獣状態に戻り、ククク、ククク、コケケケケケケ。
邪悪あにまるスマイル。
『クワーックワクワクワ! 逆恨みじゃのう!』
『グハハハッ! 語るに落ちるとはまさにこの事!』
『ぶにゃははははははは! ねえねえ! 憎い相手にまた作戦を邪魔されるって、どんな気持ちなんだい! ねえねえ! 聞かせておくれよ!』
集いしもふもふによる哄笑。
仲良し三獣神の力が――天を暗黒の魔力で覆っていく。
その中で動いたのは、ルルイエを石化させているロックウェル卿で。
カッシャカッシャカッシャ。
氷上を、ニワトリさんの爪音が走る。
『さて――余の責任でもあるようなので、ケジメをつけるとするか。魔力を吸収するのならば、簡単な事である』
ロックウェル卿が、翼を広げ。
ぎしり!
邪悪な笑みを浮かべ、コケケケッケエェェェェ!
『さて、クティーラとやら。なに、寂しくないように、キサマも仲間と共に海底で長き眠りにつくと良かろう。永遠にな』
「いやよ……いや! わたくしは、父様を! クトゥルー様を蘇らせるんだからっ!」
叫びにちょっと哀れを感じつつも、慈悲などない。
仕方がないのだ。
なぜならその理由は一つ。
『娘よ、そなたらは過ちを犯した。魔王陛下に仇を為す行為、それは余の許容を超えておる。余の敬愛するあの方への愚弄である。けして許さぬ。余はロックウェル卿、あの方と共に全てを見通してきた神鶏。魔王陛下を狙い、なおかつ今、この瞬間もあの方の中にまで入り込んでいる。それは――大罪である』
ぎぎぎ、ぎぃぃぃぃぃぃぃいぃぃ!
邪悪な波動が、世界を包む。
本気となったロックウェル卿が、コミカルを捨て。
ぎしり……!
『深き眠りへと誘おう――さらばだ、落胤よ。

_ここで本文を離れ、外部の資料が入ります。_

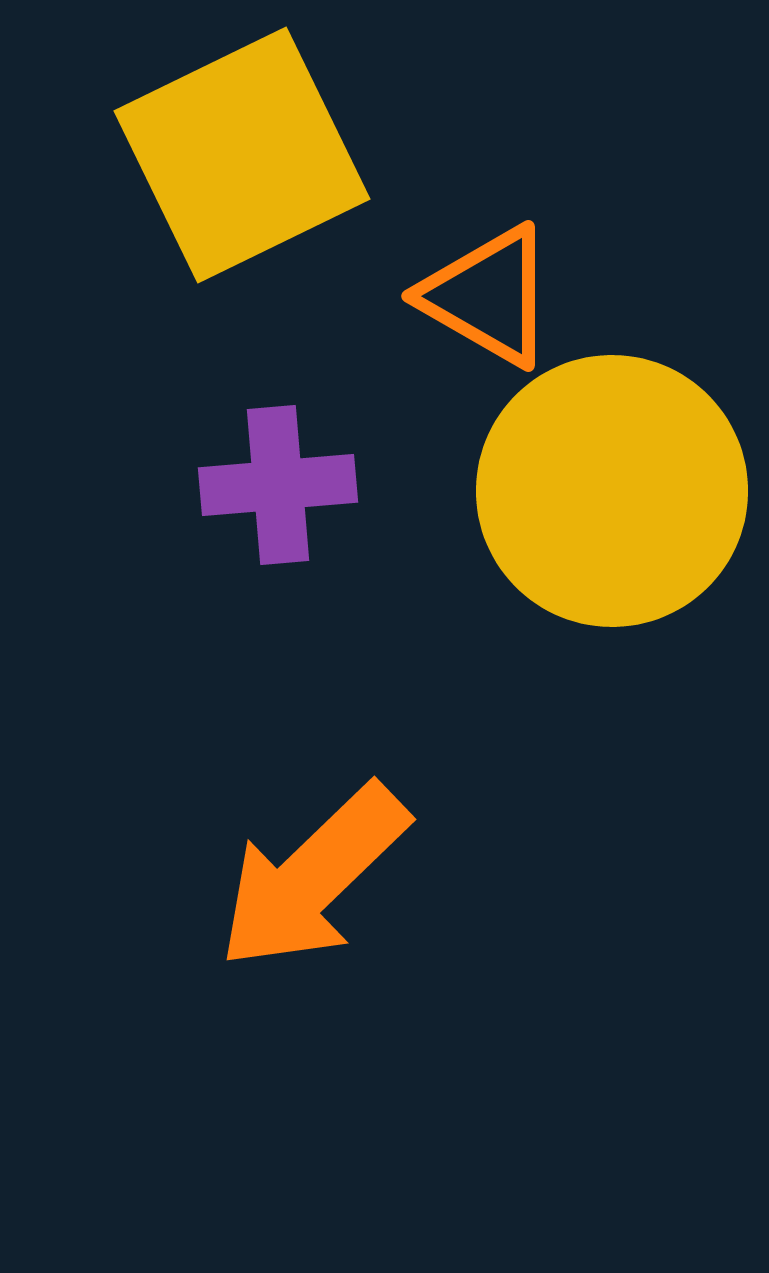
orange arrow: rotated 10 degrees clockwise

過ぎた野心を抱いたまま、海の底へと沈むがいい』
「石化の魔眼……! 吸収でき……な……」
紅い光が――海を裂いた。
次の瞬間――。
ゴトン。
落胤の姫は、そのまま見事な彫刻へとなり果て。
海の奥へと沈んでいった。
おそらく、石化した女の瞳が最後に見たのは三匹の神獣。
その瞳――。
ギラギラギラと、邪悪な色で煌々と照っていた赤色だろう。
戦いは終わった。
人間達は声を失っていたが、こればかりはしょうがない。
三つの獣は、闇を纏って海を睨む。
魔王様に仇為す者。
それは不要なる者。
陛下に仇為す害獣が、この世界に入り込んでいる。
あの方の夢を穢している。
おそらく、まだ他にもいる筈か……。
……。
その侵食を、私達はけして許さない。